In many cases, it seems clear, adding alternative nutraceuticals can enable people to handle more chemo longer with far better quality of life. Often these are documentable with unusual improvement in WBC, Hgb, cancer markers and other therapeutic indices. Sometimes even at higher chemo dosage.

It was a real pleasure to see such an elegant and appropriate application of a non-superiority test used to refine treatment options and encouraging that the evidence supports the avoidance of those treatments unlikely to meet the risk/benefit bar for specific patients. That’s rational patient-empowerment, proper informed consent, and shows that proper medicine is willing to undergo self-critique in pursuit of better outcomes. In contrast, it seems the wooniverse never, ever discards any treatment but only adds more.

The last time I was presented with a superficially similar study was a homeopathy trial that unsurprisingly showed that homeopathy was not superior to placebo and, in that particular case, also not superior to no treatment at all. Although the authors’ interpretation spun the results otherwise; they appeared not to understand that non-superiority is not evidence of efficacy. As we’ve been telling homeopaths that all along, it surprised me that they would have chosen to shoot themselves in the foot so effectively.

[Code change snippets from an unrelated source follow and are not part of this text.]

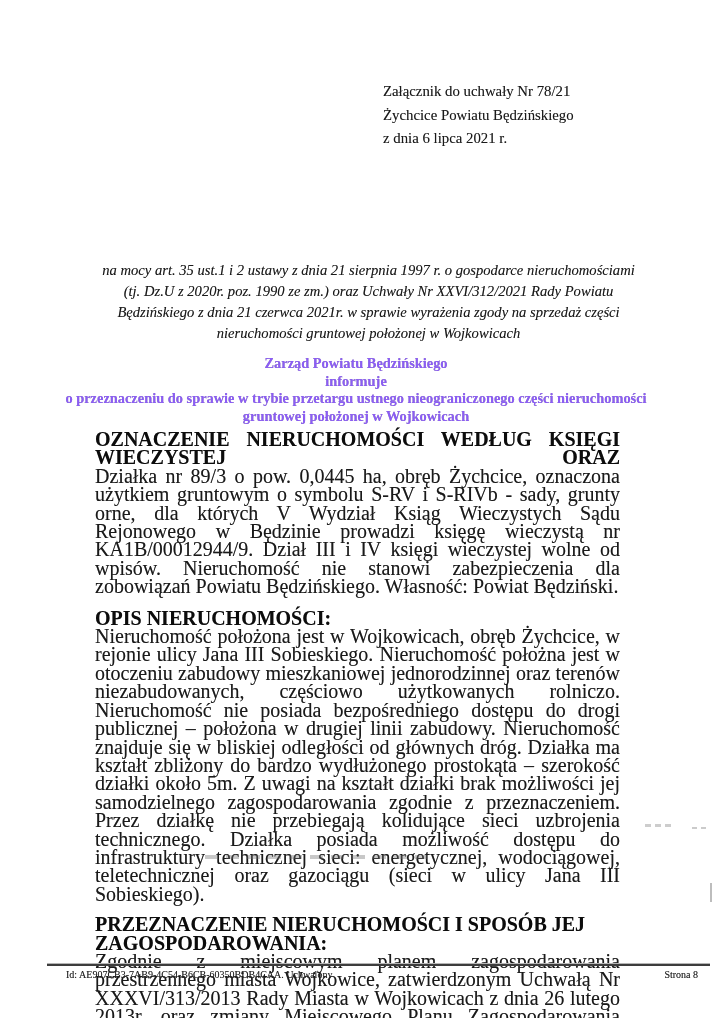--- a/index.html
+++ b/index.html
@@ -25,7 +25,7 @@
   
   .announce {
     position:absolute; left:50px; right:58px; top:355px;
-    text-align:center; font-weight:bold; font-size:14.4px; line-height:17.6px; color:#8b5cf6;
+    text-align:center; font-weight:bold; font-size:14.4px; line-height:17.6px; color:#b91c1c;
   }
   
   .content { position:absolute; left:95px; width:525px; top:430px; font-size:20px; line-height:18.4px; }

When will the clinically high risk patients be reported? They weren’t. 74% of patients were clinically low risk in this trial. What about the one third of patients under 50 years old? They had chemo benefit in RS 16-25. What about the RS 21-25 for all patients? They did too per the supplemental. How did the RS 26-30 do? Not reported. Unfortunately, there was no independent variable for comparison. It compared itself to itself. It is very dangerous to broadly claim that 85% of patients can forego chemo. It is simply not the case. Details/facts matter.